Several widely publicised cases involving journalists and rights lawyers were cited in the report as evidence of a severe crackdown, prompted in large part by fears that individual cases of unrest might lead to regional instability. There were 39,000 cases of “public order disruptions,” or large protests, in the first half of 2006, four times as many as 10 years ago, according to data from the Public Security Ministry.
Authorities fired and jailed journalists, shut down more than 700 online forums and ordered eight Internet search engines to filter “subversive and sensitive content” ased on 10,000 key words, according to the report, which was released on Thursday by the New York-based watchdog group. Lawyers who represented peasants protesting mistreatment were badly beaten, detained and arrested.
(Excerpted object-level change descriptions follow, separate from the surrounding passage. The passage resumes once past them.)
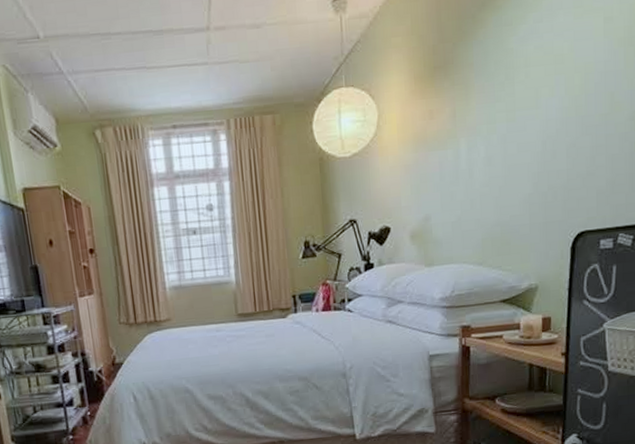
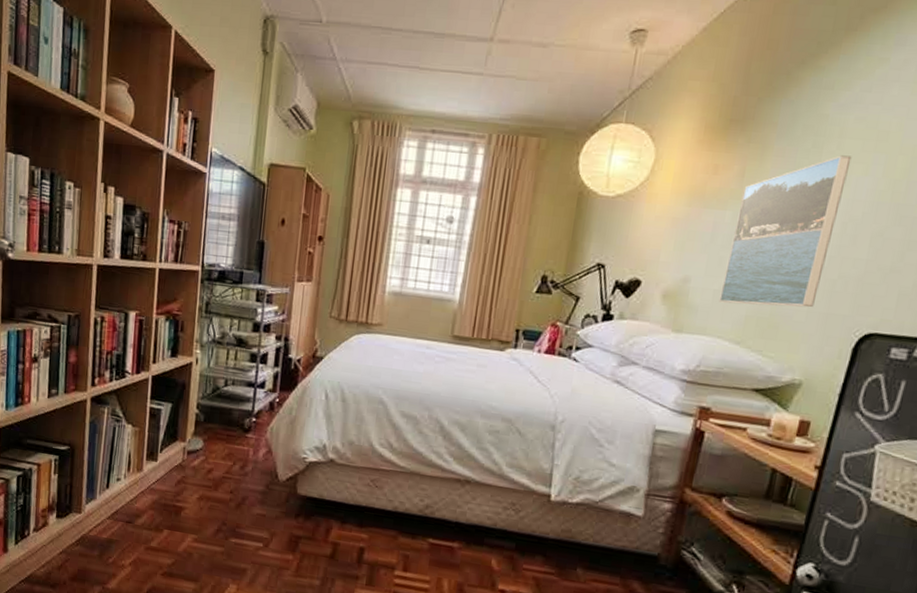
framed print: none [457,81,539,232] -> present [719,155,852,308]

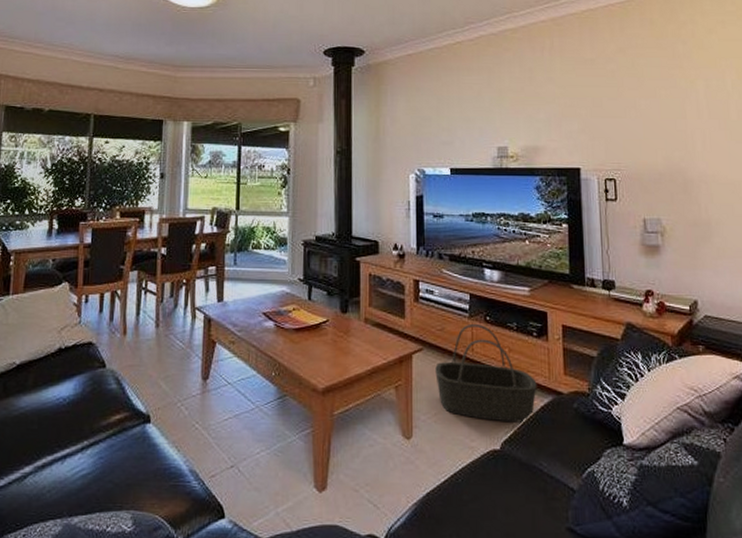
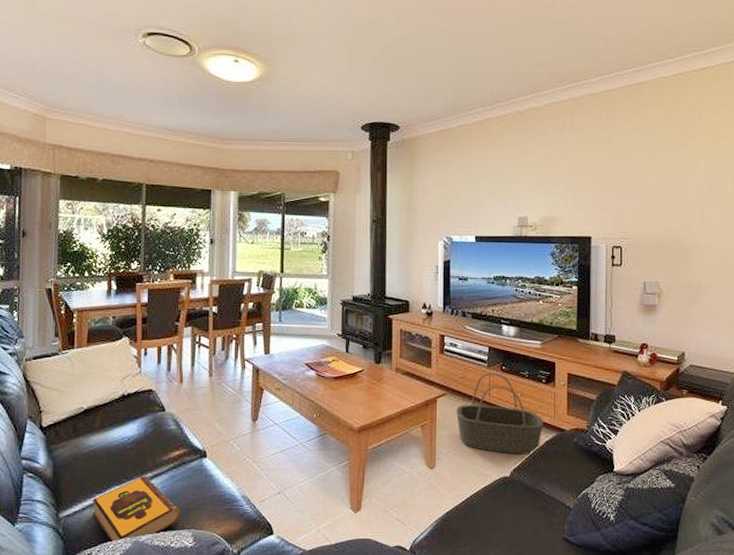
hardback book: none [19,444,119,527] -> present [92,476,181,544]

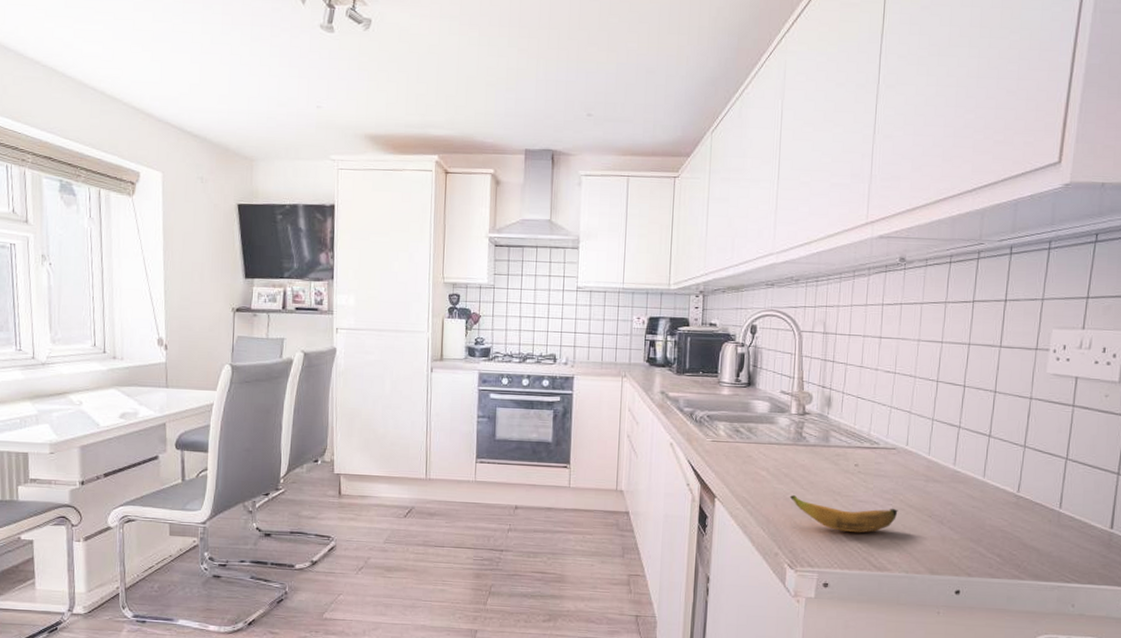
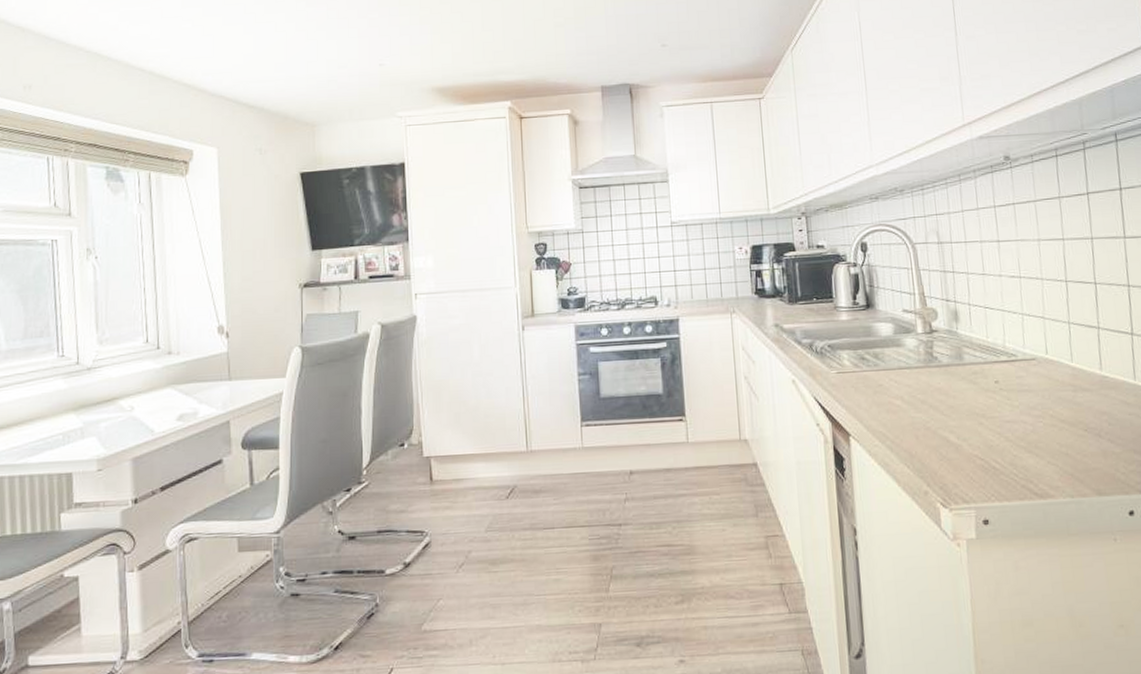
banana: present [789,495,898,533] -> none [930,423,1051,459]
In March, new restrictions were announced requiring protesters’ attorneys to report to local judges in cases involving 10 or more plaintiffs.
“Last year, the environment for rights defenders worsened,” said Liu Shaobo, a leading writer. “The government increased its crackdown on lawyers and also its controls on the Internet and the media. I saw more wronged cases last year than in previous years under President Hu Jintao’s governance. And dissidents were under closer surveillance.